操作说明 →
1/ 更新下方全部条目，把"top-left"换成"upper-left"，其他内容一律不动，答案中略去图片。
2/ 续写下方那篇讲文本水印组件的节选。

节选原文 →
"""

摘要：在这篇博客中，我将介绍水印的两个关键组件：WatermarkLogitsProcessor和WatermarkDetector。WatermarkLogitsProcessor的作用是在生成文本中插入水印信息。它通过上一个token的id生成随机数，确定gamma比例的绿色token列表，并将这些token的logit值加上delta的偏置。WatermarkDetector用于检测文本中的水印。它接收文本token序列，输出Z分数。Z分数越接近0，说明文本很可能是机器生成的。检测过程从第2个token开始，通过前一个token的id获取随机种子，判断当前token是否在绿色token列表中，并计算Z分数。

1 WatermarkBase

WatermarkBase是所有水印类的基类，但不能直接运行，因为self.rng是空的。
常用参数包括：（1）vocab 词汇表；（2）gamma 绿色token比例；（3）delta 绿色token的logit偏置；（4）seeding_scheme 种子方案（作者只定义了按上一个token赋值种子的方案）。
self.rng是随机数生成器。相比于直接设置随机数，它的好处在于可以确保随机数序列的独立性和可控性。

class WatermarkBase:
    def __init__(
        self,
        vocab: List[int] = None,
        gamma: float = 0.5,
        delta: float = 2.0,
        seeding_scheme: str = "simple_1",  # mostly unused/always default
        hash_key: int = 15485863,  # just a large prime number to create a rng seed with sufficient bit width
        select_green_tokens: bool = True,
    ):

        # watermarking parameters
        self.vocab = vocab
        self.vocab_size = len(vocab)

"""

可用数据 →

"""

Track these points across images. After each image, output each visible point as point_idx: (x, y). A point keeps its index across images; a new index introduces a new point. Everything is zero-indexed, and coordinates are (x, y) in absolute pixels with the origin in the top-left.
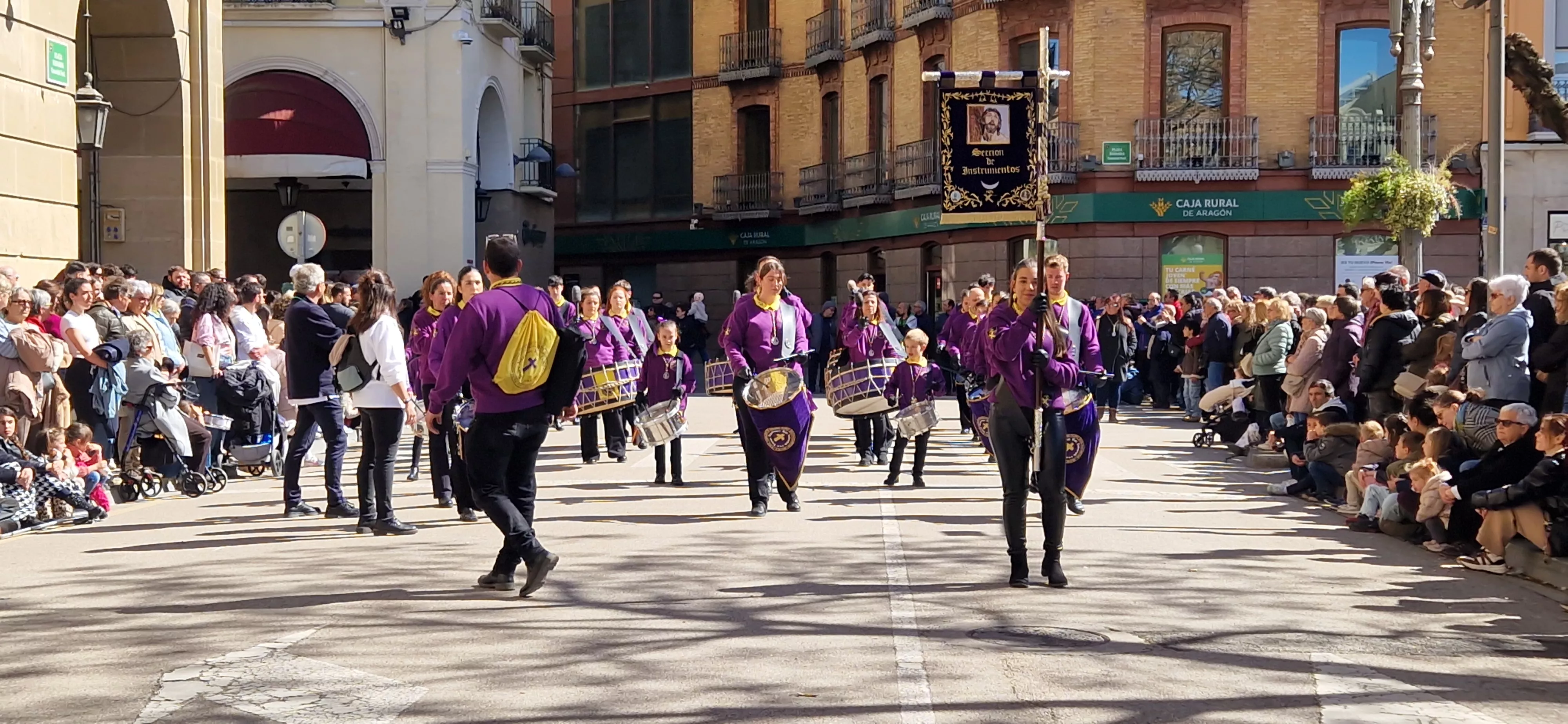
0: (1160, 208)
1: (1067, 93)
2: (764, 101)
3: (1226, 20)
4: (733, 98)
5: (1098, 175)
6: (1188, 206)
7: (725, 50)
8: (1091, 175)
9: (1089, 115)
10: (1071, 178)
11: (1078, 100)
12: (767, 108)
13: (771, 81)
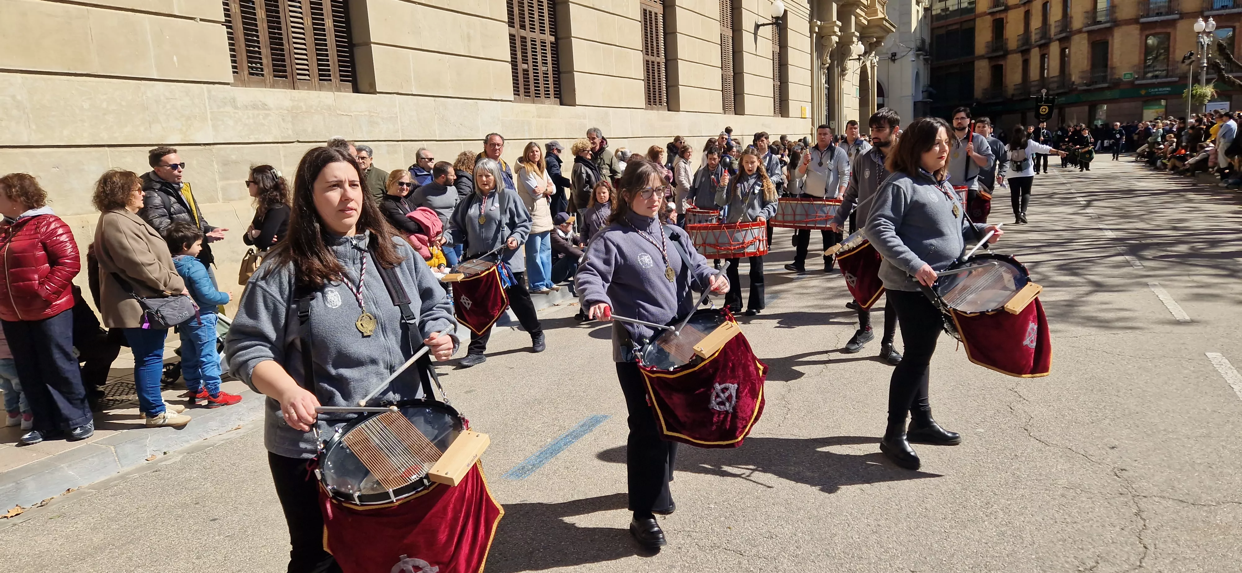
0: (1143, 92)
1: (1111, 58)
2: (1001, 63)
3: (1169, 30)
4: (990, 62)
5: (1121, 84)
6: (1153, 91)
7: (987, 47)
8: (1118, 84)
9: (1118, 64)
10: (1111, 85)
11: (1115, 60)
13: (1004, 56)
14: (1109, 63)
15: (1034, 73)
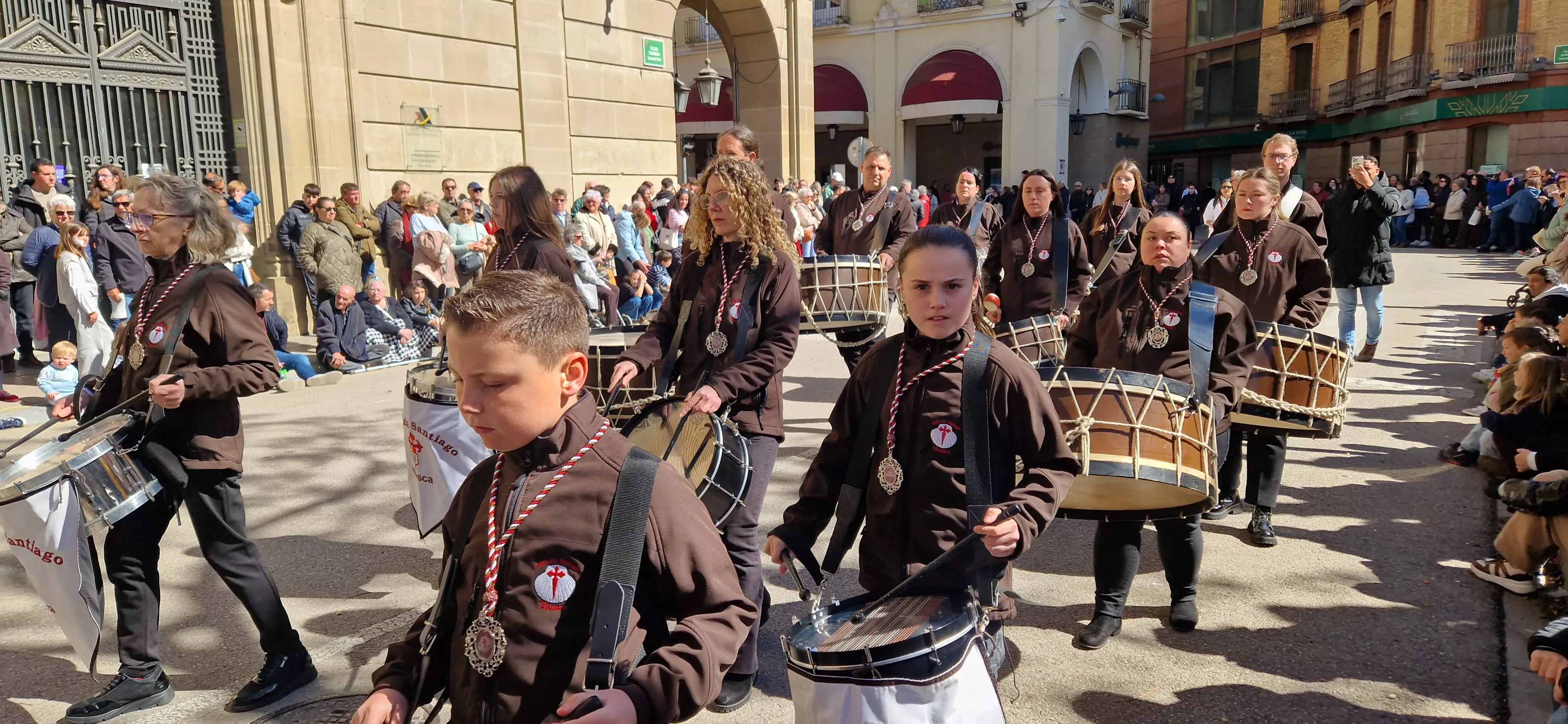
1: (1526, 10)
2: (1309, 40)
4: (1288, 40)
5: (1548, 73)
7: (1283, 8)
8: (1542, 73)
9: (1544, 24)
10: (1523, 77)
11: (1535, 14)
12: (1310, 45)
13: (1315, 26)
14: (1520, 22)
15: (1368, 60)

"""

参考答案 →
1/
Track these points across images. After each image, output each visible point as point_idx: (x, y). A point keeps its index across images; a new index introduces a new point. Everything is zero-indexed, and coordinates are (x, y) in absolute pixels with the origin in the upper-left.
0: (1160, 208)
1: (1067, 93)
2: (764, 101)
3: (1226, 20)
4: (733, 98)
5: (1098, 175)
6: (1188, 206)
7: (725, 50)
8: (1091, 175)
9: (1089, 115)
10: (1071, 178)
11: (1078, 100)
12: (767, 108)
13: (771, 81)
0: (1143, 92)
1: (1111, 58)
2: (1001, 63)
3: (1169, 30)
4: (990, 62)
5: (1121, 84)
6: (1153, 91)
7: (987, 47)
8: (1118, 84)
9: (1118, 64)
10: (1111, 85)
11: (1115, 60)
13: (1004, 56)
14: (1109, 63)
15: (1034, 73)
1: (1526, 10)
2: (1309, 40)
4: (1288, 40)
5: (1548, 73)
7: (1283, 8)
8: (1542, 73)
9: (1544, 24)
10: (1523, 77)
11: (1535, 14)
12: (1310, 45)
13: (1315, 26)
14: (1520, 22)
15: (1368, 60)

2/
        self.gamma = gamma
        self.delta = delta
        self.seeding_scheme = seeding_scheme
        self.rng = None
        self.hash_key = hash_key
        self.select_green_tokens = select_green_tokens

    def _seed_rng(self, input_ids: torch.LongTensor, seeding_scheme: str = None) -> None:
        # can optionally override the seeding scheme,
        # but uses the instance attr by default
        if seeding_scheme is None:
            seeding_scheme = self.seeding_scheme

        if seeding_scheme == "simple_1":
            assert input_ids.shape[-1] >= 1, f"seeding_scheme={seeding_scheme} requires at least a 1 token prefix sequence to seed rng"
            prev_token = input_ids[-1].item()
            self.rng.manual_seed(self.hash_key * prev_token)
        else:
            raise NotImplementedError(f"Unexpected seeding_scheme: {seeding_scheme}")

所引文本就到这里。